**Excerpted text**
#####

Sunday, April 19, 2009

Wednesday, May 14, 2008

Happiness & Parenthood: An Expert's View


From the Sydney Morning Herald:

Parenthood doesn't lead to joy: expert

May 8, 2008 -

Marriage will make you happy, and money won't hurt. But if you're seeking joy in your life it's probably best not to have children, a Harvard academic has told a Sydney conference.


The troika of experiences is conventionally considered to be the cornerstone of happiness, but such thinking does not stand up to scientific scrutiny, Harvard University psychology professor Daniel Gilbert says. According to the scientific and economic research, only marriage proved to be a constant source of joy. "Figures show that married people are in almost every way happier than unmarried people -whether they are single, divorced, cohabiting," he told the Happiness and its Causes conference at Darling Harbour. "Married people live longer, married people earn more money per capita, married people have more sex and enjoy it more. "Married people seem to be happier on every dimension that you can imagine."

Money, he said, could buy you happiness - just not as much happiness as people think. "Money buys you a lot of happiness first and then it buys you less and less - every dollar buys you less happiness as the dollar before, and you reach a point where money is doing almost nothing for your happiness," he said. "But it's never the case that more money makes you sadder. If you get millions and millions you never get depressed about it."


The happiness people gained from money was only relative, he said. Having money only makes a difference if we have more money than the next person. "If all of us double our income tomorrow we might as well have not have had an increase in income at all," he said.


Professor Gilbert left the sacred cow of parenthood for last, saying that despite the belief children were the apples of our eyes, they actually had a negative impact on happiness. The more kids you have, the sadder you are likely to be, he said. US and European studies over the past 10 to 15 years showed people's happiness did spike while they were expecting a baby, but it sharply plummeted after the child was born.

#####

**Exercise tasks**
- a) Count the lines of the records that contain the string "Design", and state only that number.
- b) Extend the article on happiness and parenthood, picking up immediately after its final sentence.
The article on happiness and parenthood and the records are unrelated to each other.

#####

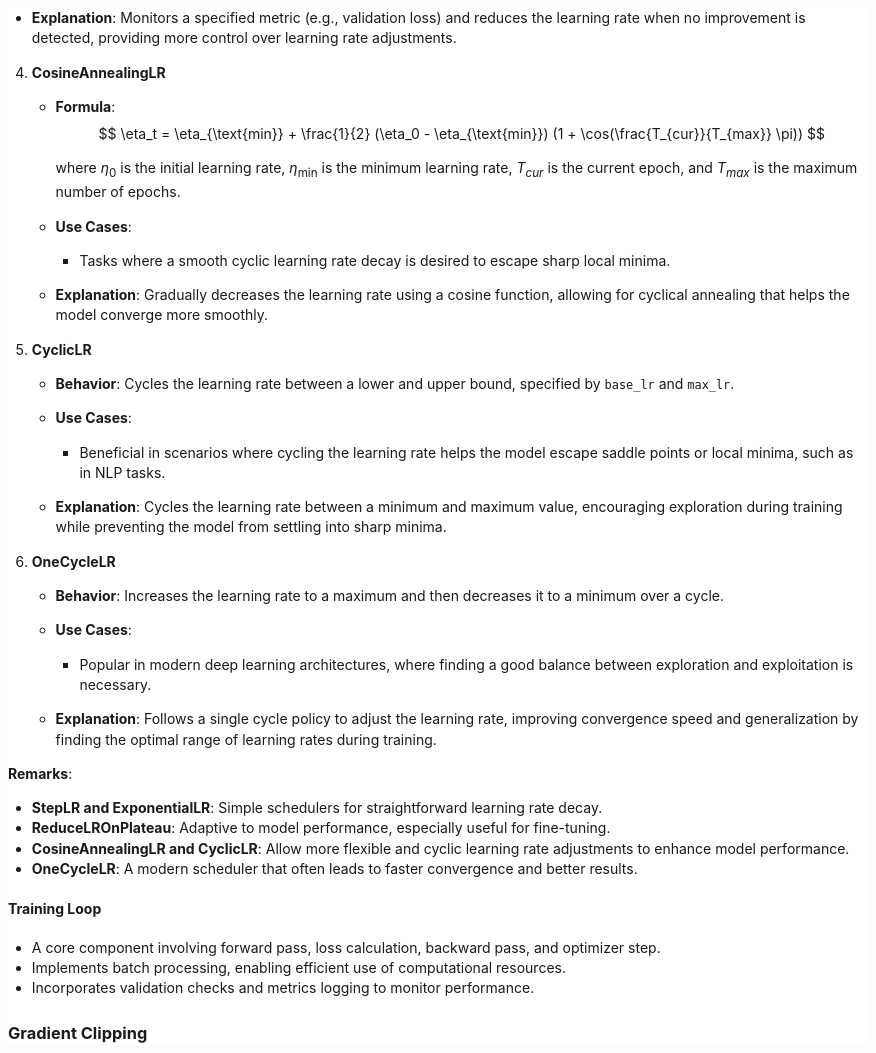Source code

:    - __Explanation__: Monitors a specified metric (e.g., validation loss) and reduces the learning rate when no improvement is detected, providing more control over learning rate adjustments.

4. __CosineAnnealingLR__

   - __Formula__:  
    $$
     \eta_t = \eta_{\text{min}} + \frac{1}{2} (\eta_0 - \eta_{\text{min}}) (1 + \cos(\frac{T_{cur}}{T_{max}} \pi))
    $$

     where $\eta_0$ is the initial learning rate, $\eta_{\text{min}}$ is the minimum learning rate, $T_{cur}$ is the current epoch, and $T_{max}$ is the maximum number of epochs.

   - __Use Cases__: 
     - Tasks where a smooth cyclic learning rate decay is desired to escape sharp local minima.

   - __Explanation__: Gradually decreases the learning rate using a cosine function, allowing for cyclical annealing that helps the model converge more smoothly.

5. __CyclicLR__

   - __Behavior__: Cycles the learning rate between a lower and upper bound, specified by `base_lr` and `max_lr`.

   - __Use Cases__: 
     - Beneficial in scenarios where cycling the learning rate helps the model escape saddle points or local minima, such as in NLP tasks.

   - __Explanation__: Cycles the learning rate between a minimum and maximum value, encouraging exploration during training while preventing the model from settling into sharp minima.

6. __OneCycleLR__

   - __Behavior__: Increases the learning rate to a maximum and then decreases it to a minimum over a cycle.

   - __Use Cases__: 
     - Popular in modern deep learning architectures, where finding a good balance between exploration and exploitation is necessary.

   - __Explanation__: Follows a single cycle policy to adjust the learning rate, improving convergence speed and generalization by finding the optimal range of learning rates during training.

__Remarks__:

- __StepLR and ExponentialLR__: Simple schedulers for straightforward learning rate decay.
- __ReduceLROnPlateau__: Adaptive to model performance, especially useful for fine-tuning.
- __CosineAnnealingLR and CyclicLR__: Allow more flexible and cyclic learning rate adjustments to enhance model performance.
- __OneCycleLR__: A modern scheduler that often leads to faster convergence and better results.

#### __Training Loop__

- A core component involving forward pass, loss calculation, backward pass, and optimizer step.
- Implements batch processing, enabling efficient use of computational resources.
- Incorporates validation checks and metrics logging to monitor performance.

### Gradient Clipping
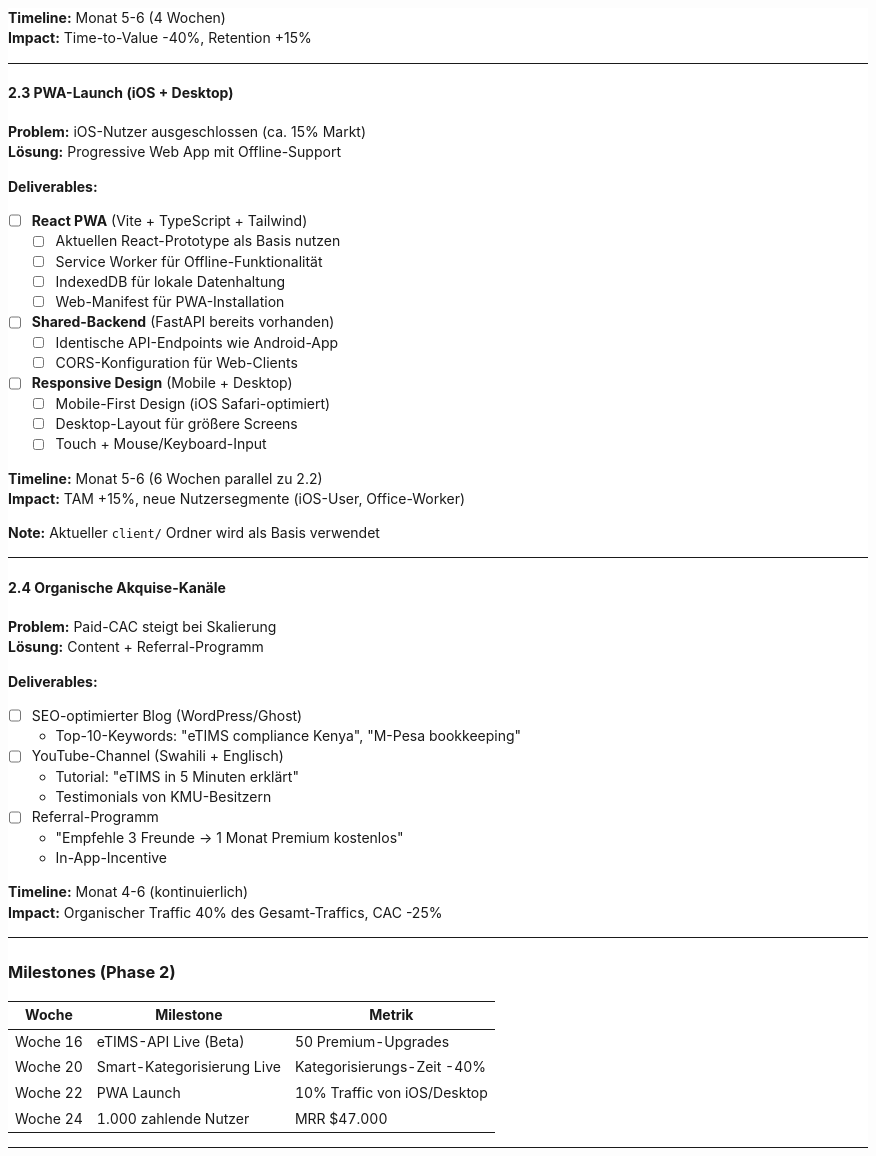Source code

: **Timeline:** Monat 5-6 (4 Wochen)  
**Impact:** Time-to-Value -40%, Retention +15%

---

#### 2.3 PWA-Launch (iOS + Desktop)
**Problem:** iOS-Nutzer ausgeschlossen (ca. 15% Markt)  
**Lösung:** Progressive Web App mit Offline-Support

**Deliverables:**
- [ ] **React PWA** (Vite + TypeScript + Tailwind)
  - [ ] Aktuellen React-Prototype als Basis nutzen
  - [ ] Service Worker für Offline-Funktionalität
  - [ ] IndexedDB für lokale Datenhaltung
  - [ ] Web-Manifest für PWA-Installation
- [ ] **Shared-Backend** (FastAPI bereits vorhanden)
  - [ ] Identische API-Endpoints wie Android-App
  - [ ] CORS-Konfiguration für Web-Clients
- [ ] **Responsive Design** (Mobile + Desktop)
  - [ ] Mobile-First Design (iOS Safari-optimiert)
  - [ ] Desktop-Layout für größere Screens
  - [ ] Touch + Mouse/Keyboard-Input

**Timeline:** Monat 5-6 (6 Wochen parallel zu 2.2)  
**Impact:** TAM +15%, neue Nutzersegmente (iOS-User, Office-Worker)

**Note:** Aktueller `client/` Ordner wird als Basis verwendet

---

#### 2.4 Organische Akquise-Kanäle
**Problem:** Paid-CAC steigt bei Skalierung  
**Lösung:** Content + Referral-Programm

**Deliverables:**
- [ ] SEO-optimierter Blog (WordPress/Ghost)
  - Top-10-Keywords: "eTIMS compliance Kenya", "M-Pesa bookkeeping"
- [ ] YouTube-Channel (Swahili + Englisch)
  - Tutorial: "eTIMS in 5 Minuten erklärt"
  - Testimonials von KMU-Besitzern
- [ ] Referral-Programm
  - "Empfehle 3 Freunde → 1 Monat Premium kostenlos"
  - In-App-Incentive

**Timeline:** Monat 4-6 (kontinuierlich)  
**Impact:** Organischer Traffic 40% des Gesamt-Traffics, CAC -25%

---

### Milestones (Phase 2)

| Woche | Milestone | Metrik |
|-------|-----------|--------|
| Woche 16 | eTIMS-API Live (Beta) | 50 Premium-Upgrades |
| Woche 20 | Smart-Kategorisierung Live | Kategorisierungs-Zeit -40% |
| Woche 22 | PWA Launch | 10% Traffic von iOS/Desktop |
| Woche 24 | 1.000 zahlende Nutzer | MRR $47.000 |

---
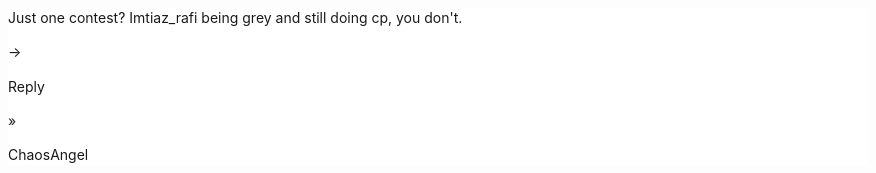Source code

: 










Just one contest? 
Imtiaz_rafi
 being grey and still doing cp, you don't.








→


Reply








































»










 


ChaosAngel





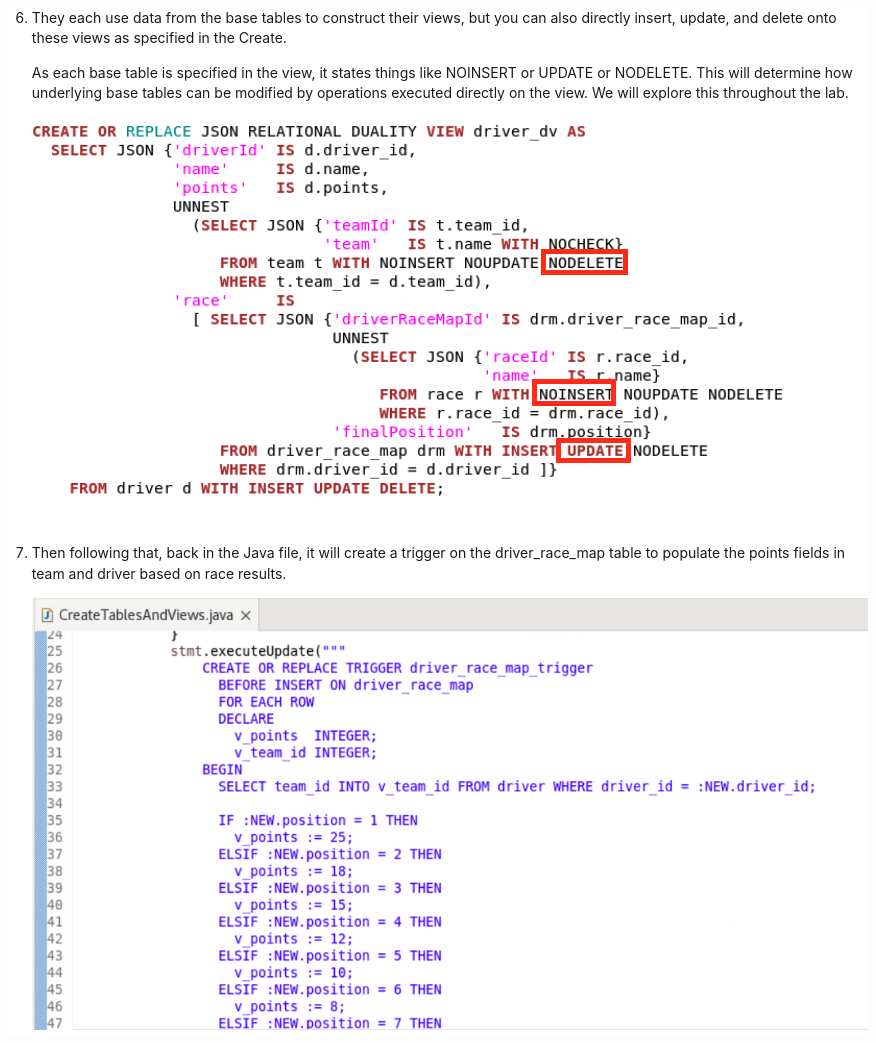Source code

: 6. They each use data from the base tables to construct their views, but you can also directly insert, update, and delete onto these views as specified in the Create. 

    As each base table is specified in the view, it states things like NOINSERT or UPDATE or NODELETE. This will determine how underlying base tables can be modified by operations executed directly on the view. We will explore this throughout the lab.

    ![noinsert update nodelete](images/json-delete.png)

7. Then following that, back in the Java file, it will create a trigger on the driver\_race\_map table to populate the points fields in team and driver based on race results.

    ![run as java application](images/trigger.png)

#####

**Responses in order**
- a) 2

- b)
The nadir of people's happiness came when children reached the ages of 12-16, and only recovered when they had flown the coop, he said. "In reality ... children do seem to increase happiness as long as you're expecting them, but as soon as you have them, trouble sets in," he said. "People are extremely happy before they have children and then their happiness goes down, and it takes another big hit when kids reach adolescence.


"When does it come back to it's original baseline? Oh, about the time the children grow up and go away."


Explaining why the statistics conflicted with most people's view of parenthood, Prof Gilbert made the unusual comparison to buying a pair of Armani socks. "When people own Armani socks they can't stop telling you they are the best socks, the most amazing socks," he said. "(But) I suspect that one of the reasons that people who own Armani socks think they are wonderful is because they have paid $US85 ($A90.30) for a pair.


"The psychologists tell us that we like things more when we pay for them - what does that sound like? It sounds like children. "We pay for them in time, attention, blood, sweat and tears - what kind of idiots would we be to devote all of that to the rearing of our young if they'd didn't bring us some happiness?"

The fact that parenthood crowds out all other things in life could explain why we consider children as our greatest source of joy, he said. "Parents tell me all the time that: 'My child is my greatest source of joy'," he said. "My reply is that: 'Yes, when you have one source of joy, it's bound to be your greatest'.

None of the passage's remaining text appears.